So it's great people have the enthusiasm and interest to build stuff for Roam. But I *don't* agree with Roam dev's decision to allow live interpretation of web languages within Roam DBs largely to enable this kind of hackery. I get that they probably wanted to encourage hackery and didn't want to have to wait for - or spend time on - a proper API at this stage. But I think it's irresponsible. I think there are a huge number of "cultists desperate to fiddle with Roam" because Conor is encouraging that, but I don't think he's doing so in a good way for a professional app.

Let me say one last thing which hopefully clarifies where I'm coming from. If this were a free - and especially open source - app; if this were something people could host on their own machines and expose themselves to the risks by individual choice; then I would have less concern with the "lack of professionalism" that I think Conor is exhibiting. But no, they're charging what is fairly clearly a premium for a hacky, messy system that, yes, is super cool, but also is developed largely at the whim of a potential egomaniac, and the community and his relationship to it is just feeding that. IMHO of course. ;)

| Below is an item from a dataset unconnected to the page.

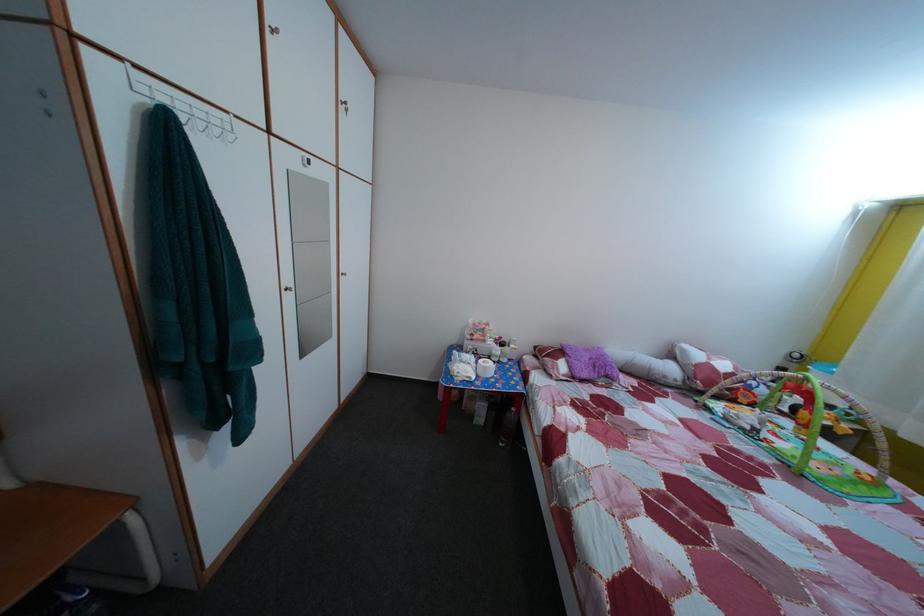
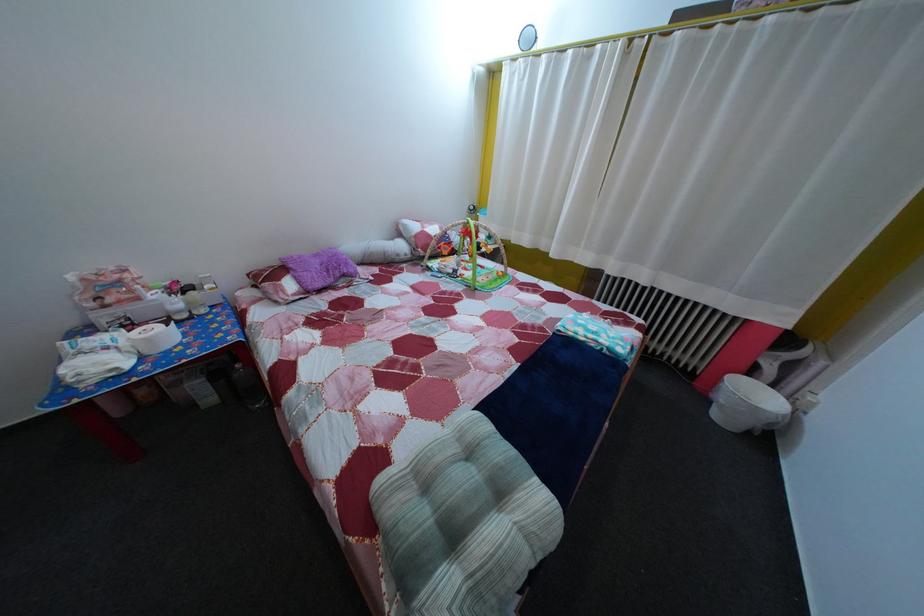
Locate, in the second image, the point that corresponds to point (752, 408) in the first image.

I get why people are excited to be a part of it, that very messiness has some exciting aspects. But people who have lost data have a more realistic view of it, and there is the potential that more data will be lost because sloppy devs and irresponsible management lead to things like that. If that does happen, hopefully people will see that it was questionable to put that much faith into the "roam cult" and Roam and its founders, because at the end of the day people are excited about doing real work, better work, and to do that you ideally need a reliable tool. Cool, new, and exciting only get you so far.

I'll take Obsidian's humble, experienced team approach any day.